NOTE 17 – SUBSEQUENT EVENTS

On February 9, 2021, the Company amended its agreement with a licensee for Avia to acquire ownership of the Avia trademark registered in China effective as of January 15, 2020.  The amendment modifies the payment plan for the remaining purchase price due of $9.0 million.  The remaining amount due of $9.0 million  is payable in equal installments of approximately $2.3M on April 30, 2021, June 30, 2021, September 30, 2021 and December 31, 2021, whereas the remaining purchase price was previously payable in installments over two years. In the event the licensee fails to pay the purchase price in full, the trademark reverts to the Company.

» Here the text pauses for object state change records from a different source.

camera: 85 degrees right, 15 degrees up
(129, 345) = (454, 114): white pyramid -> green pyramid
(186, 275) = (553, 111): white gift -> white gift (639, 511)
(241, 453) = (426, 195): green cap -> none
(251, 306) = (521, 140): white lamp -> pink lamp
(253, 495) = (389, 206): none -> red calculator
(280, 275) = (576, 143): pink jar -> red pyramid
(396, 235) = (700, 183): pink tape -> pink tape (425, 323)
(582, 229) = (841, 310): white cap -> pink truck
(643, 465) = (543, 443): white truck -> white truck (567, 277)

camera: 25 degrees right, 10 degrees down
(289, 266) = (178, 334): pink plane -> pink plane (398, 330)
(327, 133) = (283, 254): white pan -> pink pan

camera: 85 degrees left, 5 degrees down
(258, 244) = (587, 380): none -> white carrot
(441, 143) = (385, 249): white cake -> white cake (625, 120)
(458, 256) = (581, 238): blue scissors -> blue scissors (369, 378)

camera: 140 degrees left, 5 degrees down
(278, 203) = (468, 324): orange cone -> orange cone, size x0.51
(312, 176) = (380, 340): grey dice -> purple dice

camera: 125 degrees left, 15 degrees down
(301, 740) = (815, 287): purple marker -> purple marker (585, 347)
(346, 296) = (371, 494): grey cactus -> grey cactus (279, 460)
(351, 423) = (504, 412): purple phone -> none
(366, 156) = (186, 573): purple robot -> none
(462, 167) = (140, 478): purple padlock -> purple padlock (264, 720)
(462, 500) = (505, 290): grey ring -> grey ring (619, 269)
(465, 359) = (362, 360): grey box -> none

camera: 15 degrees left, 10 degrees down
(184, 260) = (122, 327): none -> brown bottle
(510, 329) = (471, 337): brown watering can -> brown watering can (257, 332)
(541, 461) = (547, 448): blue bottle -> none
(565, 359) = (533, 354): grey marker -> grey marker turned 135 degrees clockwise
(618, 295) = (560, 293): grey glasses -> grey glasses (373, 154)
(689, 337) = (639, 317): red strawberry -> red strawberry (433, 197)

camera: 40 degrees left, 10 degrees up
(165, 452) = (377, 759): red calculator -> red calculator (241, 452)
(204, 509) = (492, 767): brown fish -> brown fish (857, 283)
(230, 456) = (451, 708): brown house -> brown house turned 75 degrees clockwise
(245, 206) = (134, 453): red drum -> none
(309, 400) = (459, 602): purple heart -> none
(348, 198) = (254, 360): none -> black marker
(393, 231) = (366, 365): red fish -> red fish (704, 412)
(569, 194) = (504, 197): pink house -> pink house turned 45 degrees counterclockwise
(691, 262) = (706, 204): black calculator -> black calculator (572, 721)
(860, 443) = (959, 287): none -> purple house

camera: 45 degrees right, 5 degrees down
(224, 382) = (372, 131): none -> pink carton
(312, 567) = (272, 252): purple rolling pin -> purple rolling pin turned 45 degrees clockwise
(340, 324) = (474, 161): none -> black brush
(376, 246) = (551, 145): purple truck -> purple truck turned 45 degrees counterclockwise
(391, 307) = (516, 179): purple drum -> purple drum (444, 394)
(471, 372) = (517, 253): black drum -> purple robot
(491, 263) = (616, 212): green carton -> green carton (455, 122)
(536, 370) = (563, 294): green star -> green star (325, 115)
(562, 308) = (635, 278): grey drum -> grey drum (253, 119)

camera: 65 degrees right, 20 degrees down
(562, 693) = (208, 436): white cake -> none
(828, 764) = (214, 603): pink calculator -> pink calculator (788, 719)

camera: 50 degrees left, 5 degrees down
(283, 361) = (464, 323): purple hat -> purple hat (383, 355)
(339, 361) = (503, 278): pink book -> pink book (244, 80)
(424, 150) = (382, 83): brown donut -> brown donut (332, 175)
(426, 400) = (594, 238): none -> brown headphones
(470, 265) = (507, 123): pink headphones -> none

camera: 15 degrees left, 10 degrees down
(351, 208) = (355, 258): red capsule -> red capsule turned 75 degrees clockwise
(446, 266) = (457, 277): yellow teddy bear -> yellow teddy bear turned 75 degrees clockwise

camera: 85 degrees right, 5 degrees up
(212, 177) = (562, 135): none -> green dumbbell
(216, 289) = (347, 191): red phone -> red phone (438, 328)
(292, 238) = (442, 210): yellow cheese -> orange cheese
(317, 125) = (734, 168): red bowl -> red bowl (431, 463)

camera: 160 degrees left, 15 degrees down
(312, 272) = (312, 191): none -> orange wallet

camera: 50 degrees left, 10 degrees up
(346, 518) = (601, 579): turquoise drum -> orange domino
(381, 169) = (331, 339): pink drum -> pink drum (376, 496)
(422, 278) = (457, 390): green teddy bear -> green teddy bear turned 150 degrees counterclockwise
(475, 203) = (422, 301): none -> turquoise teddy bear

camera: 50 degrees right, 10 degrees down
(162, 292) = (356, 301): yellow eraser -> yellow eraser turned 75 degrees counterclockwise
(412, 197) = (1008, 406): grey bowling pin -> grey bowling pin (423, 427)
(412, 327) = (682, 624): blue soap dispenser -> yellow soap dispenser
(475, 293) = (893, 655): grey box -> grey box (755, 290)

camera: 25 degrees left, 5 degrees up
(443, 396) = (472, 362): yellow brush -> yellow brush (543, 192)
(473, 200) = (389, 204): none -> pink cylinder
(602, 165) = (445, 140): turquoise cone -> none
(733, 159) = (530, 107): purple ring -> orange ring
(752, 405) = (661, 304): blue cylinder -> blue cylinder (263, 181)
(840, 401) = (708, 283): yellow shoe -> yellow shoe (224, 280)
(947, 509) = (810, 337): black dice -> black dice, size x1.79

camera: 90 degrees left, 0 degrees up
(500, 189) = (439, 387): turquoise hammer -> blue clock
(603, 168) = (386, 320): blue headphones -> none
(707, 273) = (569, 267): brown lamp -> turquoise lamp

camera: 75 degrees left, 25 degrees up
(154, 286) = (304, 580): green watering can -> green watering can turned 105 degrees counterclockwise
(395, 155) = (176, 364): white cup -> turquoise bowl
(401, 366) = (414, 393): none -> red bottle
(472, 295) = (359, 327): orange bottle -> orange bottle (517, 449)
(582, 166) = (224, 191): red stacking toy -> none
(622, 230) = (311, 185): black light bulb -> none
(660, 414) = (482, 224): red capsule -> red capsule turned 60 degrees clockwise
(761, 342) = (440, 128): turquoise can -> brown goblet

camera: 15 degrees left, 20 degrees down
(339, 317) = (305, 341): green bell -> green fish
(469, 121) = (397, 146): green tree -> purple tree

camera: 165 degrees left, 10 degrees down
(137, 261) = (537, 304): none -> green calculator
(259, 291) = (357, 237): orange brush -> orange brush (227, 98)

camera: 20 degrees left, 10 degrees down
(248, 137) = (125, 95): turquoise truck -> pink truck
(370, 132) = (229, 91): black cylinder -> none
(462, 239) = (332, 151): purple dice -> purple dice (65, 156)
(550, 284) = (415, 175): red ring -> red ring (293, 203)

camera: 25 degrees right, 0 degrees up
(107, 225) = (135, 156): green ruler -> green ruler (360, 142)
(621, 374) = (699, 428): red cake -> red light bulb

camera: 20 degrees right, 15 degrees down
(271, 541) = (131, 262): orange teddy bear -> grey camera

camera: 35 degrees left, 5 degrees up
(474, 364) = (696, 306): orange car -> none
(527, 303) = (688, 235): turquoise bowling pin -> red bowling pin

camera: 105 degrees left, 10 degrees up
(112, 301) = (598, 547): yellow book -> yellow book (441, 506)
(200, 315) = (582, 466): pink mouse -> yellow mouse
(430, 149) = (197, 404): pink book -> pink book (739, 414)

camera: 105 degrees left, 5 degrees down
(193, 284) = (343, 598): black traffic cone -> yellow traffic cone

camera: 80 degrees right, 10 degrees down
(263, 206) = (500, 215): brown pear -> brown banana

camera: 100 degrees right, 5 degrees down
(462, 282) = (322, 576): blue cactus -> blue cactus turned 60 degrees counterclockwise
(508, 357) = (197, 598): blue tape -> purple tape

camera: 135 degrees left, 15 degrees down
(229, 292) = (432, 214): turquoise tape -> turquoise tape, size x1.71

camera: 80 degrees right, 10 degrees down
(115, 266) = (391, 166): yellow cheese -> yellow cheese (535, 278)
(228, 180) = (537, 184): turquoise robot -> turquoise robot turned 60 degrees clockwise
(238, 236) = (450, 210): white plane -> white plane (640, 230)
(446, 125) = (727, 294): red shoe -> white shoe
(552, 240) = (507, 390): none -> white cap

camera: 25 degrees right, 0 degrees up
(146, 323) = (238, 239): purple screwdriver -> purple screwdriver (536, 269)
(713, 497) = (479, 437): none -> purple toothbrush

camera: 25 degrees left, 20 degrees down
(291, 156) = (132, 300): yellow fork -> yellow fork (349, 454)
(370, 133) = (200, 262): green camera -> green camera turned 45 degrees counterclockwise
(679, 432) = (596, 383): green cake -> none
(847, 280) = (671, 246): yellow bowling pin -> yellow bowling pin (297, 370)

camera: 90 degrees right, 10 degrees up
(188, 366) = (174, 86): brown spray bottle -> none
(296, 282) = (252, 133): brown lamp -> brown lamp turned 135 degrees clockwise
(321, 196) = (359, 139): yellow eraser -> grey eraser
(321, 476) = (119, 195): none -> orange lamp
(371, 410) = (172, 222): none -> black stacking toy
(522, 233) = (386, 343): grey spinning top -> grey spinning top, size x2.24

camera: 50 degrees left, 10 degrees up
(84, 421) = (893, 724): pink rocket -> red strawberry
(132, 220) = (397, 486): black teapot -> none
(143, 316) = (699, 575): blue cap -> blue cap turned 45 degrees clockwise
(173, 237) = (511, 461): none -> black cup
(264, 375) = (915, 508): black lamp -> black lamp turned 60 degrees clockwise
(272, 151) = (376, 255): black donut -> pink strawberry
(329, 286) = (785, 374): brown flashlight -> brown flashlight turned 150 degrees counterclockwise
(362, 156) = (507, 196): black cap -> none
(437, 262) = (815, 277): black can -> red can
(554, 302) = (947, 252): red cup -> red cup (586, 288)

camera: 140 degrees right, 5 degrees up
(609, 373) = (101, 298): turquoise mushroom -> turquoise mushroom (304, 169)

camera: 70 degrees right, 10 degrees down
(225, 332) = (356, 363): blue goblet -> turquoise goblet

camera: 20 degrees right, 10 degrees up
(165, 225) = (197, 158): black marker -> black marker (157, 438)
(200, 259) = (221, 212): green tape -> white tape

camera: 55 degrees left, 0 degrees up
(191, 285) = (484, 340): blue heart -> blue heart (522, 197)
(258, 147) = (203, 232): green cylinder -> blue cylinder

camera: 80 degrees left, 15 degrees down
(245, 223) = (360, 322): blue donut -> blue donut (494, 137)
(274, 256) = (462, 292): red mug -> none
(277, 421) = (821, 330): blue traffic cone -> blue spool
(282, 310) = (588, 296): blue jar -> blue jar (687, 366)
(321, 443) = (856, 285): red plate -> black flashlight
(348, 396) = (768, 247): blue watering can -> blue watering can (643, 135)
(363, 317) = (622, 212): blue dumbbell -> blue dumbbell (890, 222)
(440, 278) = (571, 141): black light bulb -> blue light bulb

On March 31, 2021, the Company disclosed on its Form 8-K that the Company received notice from: (i) Ms. Martha Stewart on March 26, 2021 that she was resigning from the Board effective immediately and (ii) Mr. Al Gossett, Mr. Gary Johnson and Mr. Stewart Leonard, Jr. on March 28, 2021 that each of them is resigning from the Board effective March 29, 2021. After the resignations are effective, the Board consists of Mr. William Sweedler, Mr. Aaron Hollander, Ms. Mazzucchelli and Mr. Dionne. As of April 1, 2021, the Wilmington Facility Loan Parties continue to be our lenders and, therefore, they have the right to appoint an independent majority of our Board of Directors. The Company’s bylaws provide that, effective April 1, 2021, the Board may not increase the number of directors to more than five members.